Today marks the date set for the eviction of the Tahere whānau from their ancestral land at Rangihamama after the Omapere-Rangihamama Trust won its case before the Appellate Court.
This morning the family were busy clearing their possessions before the arrival of the court bailiff.
Evictee Toko Tahere says, "This is the date determined by the court for our eviction from the land. But the court bailiff has advised they are unable to carry it out today so perhaps the almighty has had a hand in today's proceedings."
There was support on hand from locals surprised at the action being carried out against the Tahere family.
Whānau support person Te Aroha McIntyre says, "I've come to support my relatives of the Tahere family. They were raised on this land and it's their land so I'm very emotional at the fact they're being evicted by the Omapere Rangihamama Trust. Where will they go? Look at all the grandchildren, this land belonged to their ancestors. You can see for yourself we're not poor. There is plenty of lands on which they grow food and harvest from the river. There are no issues amongst us but now this is a major injustice.

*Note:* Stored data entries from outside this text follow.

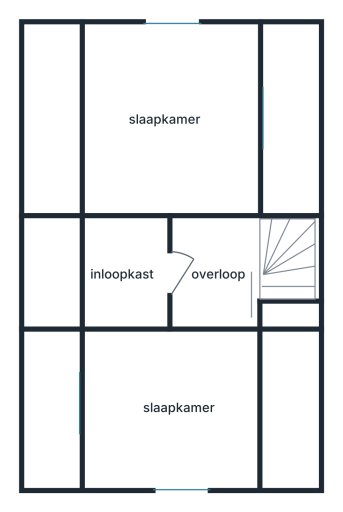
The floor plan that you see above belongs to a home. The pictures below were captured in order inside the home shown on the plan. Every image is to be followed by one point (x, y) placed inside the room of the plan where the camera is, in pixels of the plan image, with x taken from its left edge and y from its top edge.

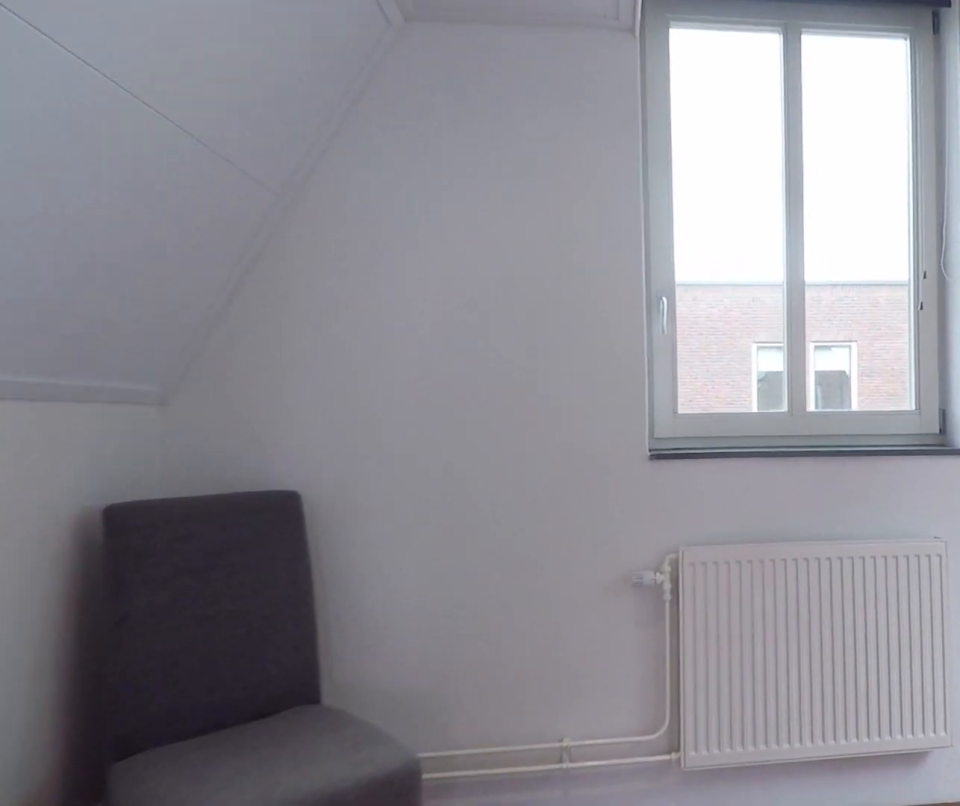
(182, 487)
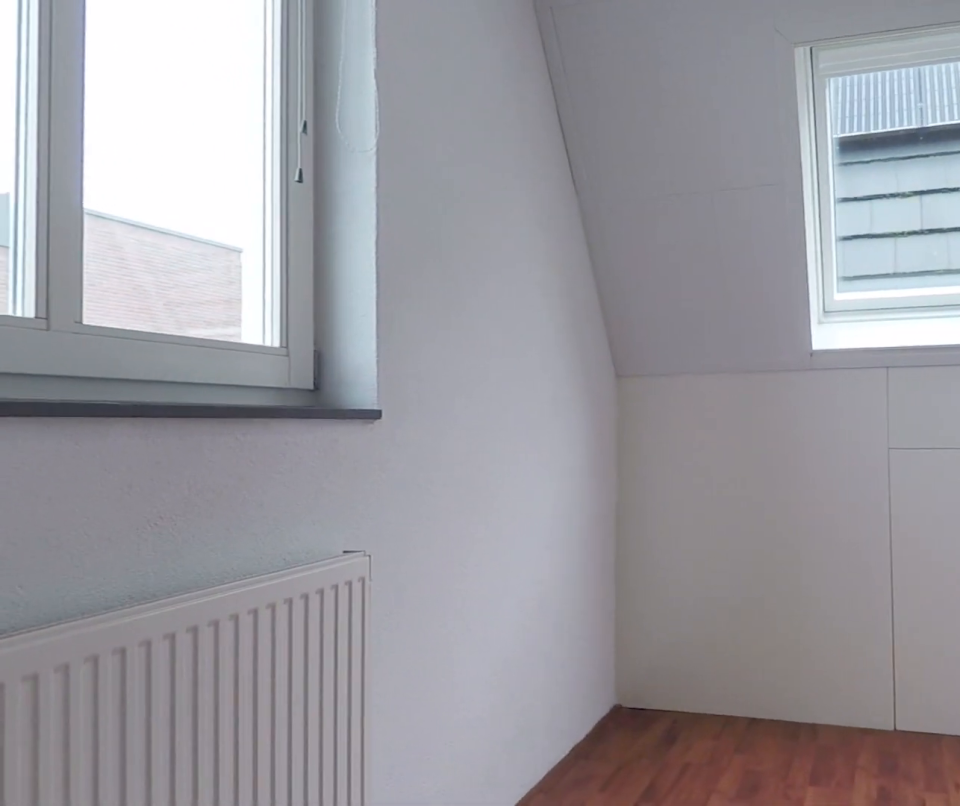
(182, 487)
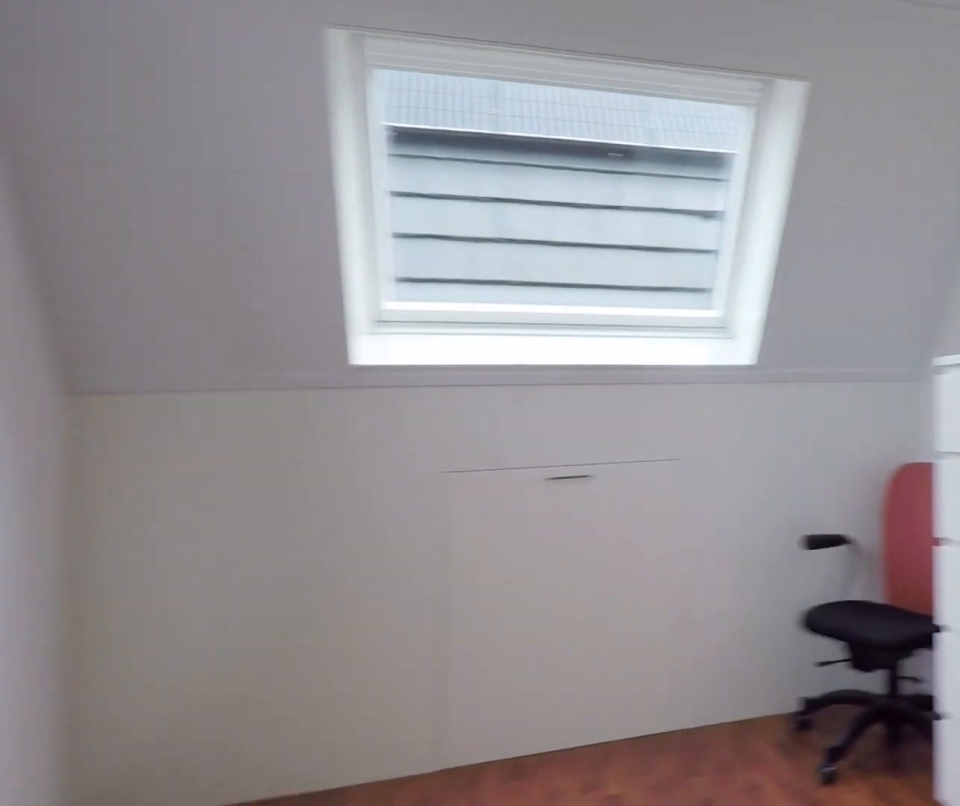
(182, 487)
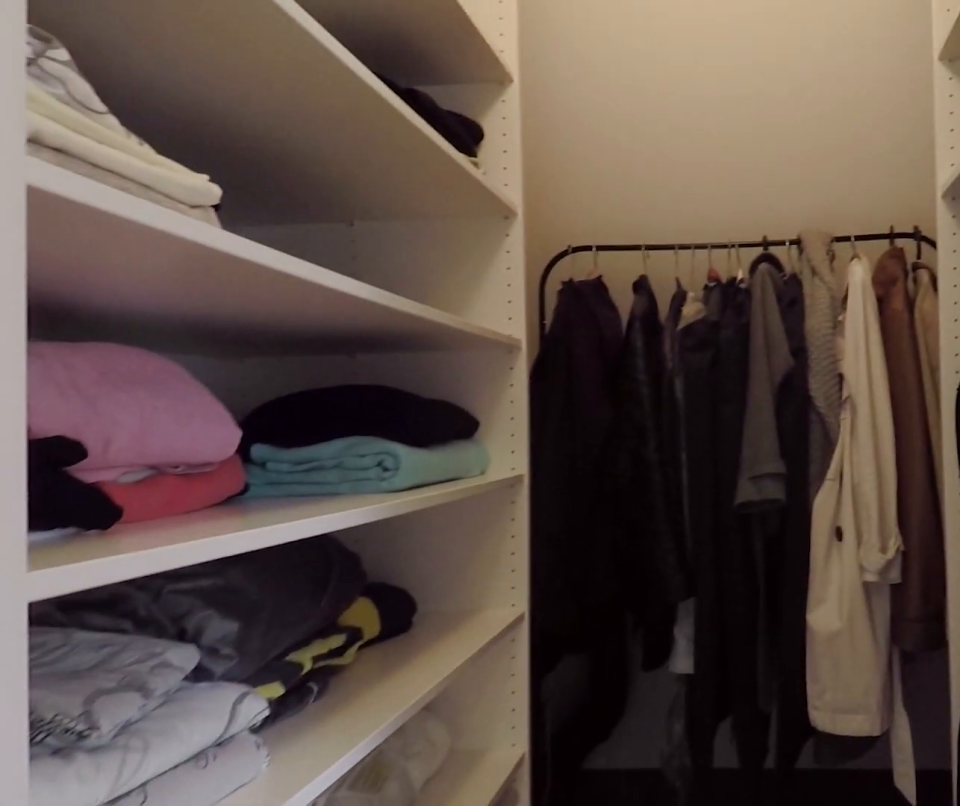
(151, 257)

Thirty years have passed since Toko Tahere moved home with his family to live on the land of their forefathers currently under the management of the Omapere Rangihamama Trust. Their intention to have the family removed from the land has been in process for a number of years with the court only recently passing an order naming over 60 members of the family to be evicted on this day.
McIntyre says, "The land should be returned to the rightful owners. They can represent themselves with regard to the benefits to come from this resource. The land must be returned to them."
Tahere says, "The issue of rights to this land should not be left for a court to determine but taken to the marae for the hapu and the iwi and respective families to address."
The court bailiff has subsequently advised that they will now serve the notice of eviction tomorrow.